Small Setbacks
“The person who lies awake at night, who is gloomy, who is in a bad humor, has usually not suffered some great blow; he has simply been unable to turn small setbacks into encounters with God.” A.G. Dorronsoro
As I’ve gotten older—married with kids, settled into my career—I’ve started to notice what older generations have said about time flying by. Part of it is that each day seems very similar to the one before and the one after.
When you’re young, there’s so much change. Every new day, every season, every year in school brings something different. Summer vacations feel like entire lifetimes. But it’s the routine, the monotony, that makes the days blend together as an adult.

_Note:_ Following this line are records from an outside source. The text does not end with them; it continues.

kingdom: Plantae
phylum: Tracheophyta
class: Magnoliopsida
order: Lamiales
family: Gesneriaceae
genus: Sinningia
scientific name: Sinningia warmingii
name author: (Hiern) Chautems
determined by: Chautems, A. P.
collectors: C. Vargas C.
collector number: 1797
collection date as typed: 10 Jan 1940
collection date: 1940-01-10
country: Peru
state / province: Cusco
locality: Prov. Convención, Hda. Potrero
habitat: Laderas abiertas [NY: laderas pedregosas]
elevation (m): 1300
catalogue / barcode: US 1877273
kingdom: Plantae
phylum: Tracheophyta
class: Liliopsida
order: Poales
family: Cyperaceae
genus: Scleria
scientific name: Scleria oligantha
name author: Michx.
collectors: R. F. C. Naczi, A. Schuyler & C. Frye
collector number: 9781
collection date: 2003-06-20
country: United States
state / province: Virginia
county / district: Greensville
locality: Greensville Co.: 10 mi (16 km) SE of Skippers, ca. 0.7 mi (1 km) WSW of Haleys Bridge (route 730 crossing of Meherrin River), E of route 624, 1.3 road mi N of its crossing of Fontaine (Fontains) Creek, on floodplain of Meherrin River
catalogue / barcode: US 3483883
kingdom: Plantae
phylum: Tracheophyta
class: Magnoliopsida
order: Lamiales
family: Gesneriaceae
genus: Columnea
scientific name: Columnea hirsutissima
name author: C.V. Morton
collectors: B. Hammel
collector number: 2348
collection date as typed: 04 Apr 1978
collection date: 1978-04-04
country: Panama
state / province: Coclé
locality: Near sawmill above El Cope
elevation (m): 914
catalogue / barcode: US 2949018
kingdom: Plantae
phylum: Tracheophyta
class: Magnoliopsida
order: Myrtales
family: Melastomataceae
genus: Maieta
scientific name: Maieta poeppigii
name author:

And when I think of this quote, I think of how often each day has these little setbacks, these little struggles, these little frustrations. It’s not the big ones that come so often—though of course our lives are punctuated by great blows. But the opportunity to encounter God is most often in these daily small crosses.
The frustrating coworker. The cold you can’t shake. The broken dishwasher. The traffic that makes you late. The kid who won’t listen. The bill you forgot about.
These are still encounters with God. Opportunities we don’t want to miss.
It’s the accumulation of small frustrations that wears us down. The ones we don’t think are worth bringing to God. The ones we just stew over, complain about, let ruin our mood and our day.
But what if we treated them differently? What if each small setback was a chance to turn to God instead of turning inward?
The days might still blend together, but we’d be meeting God in all of them.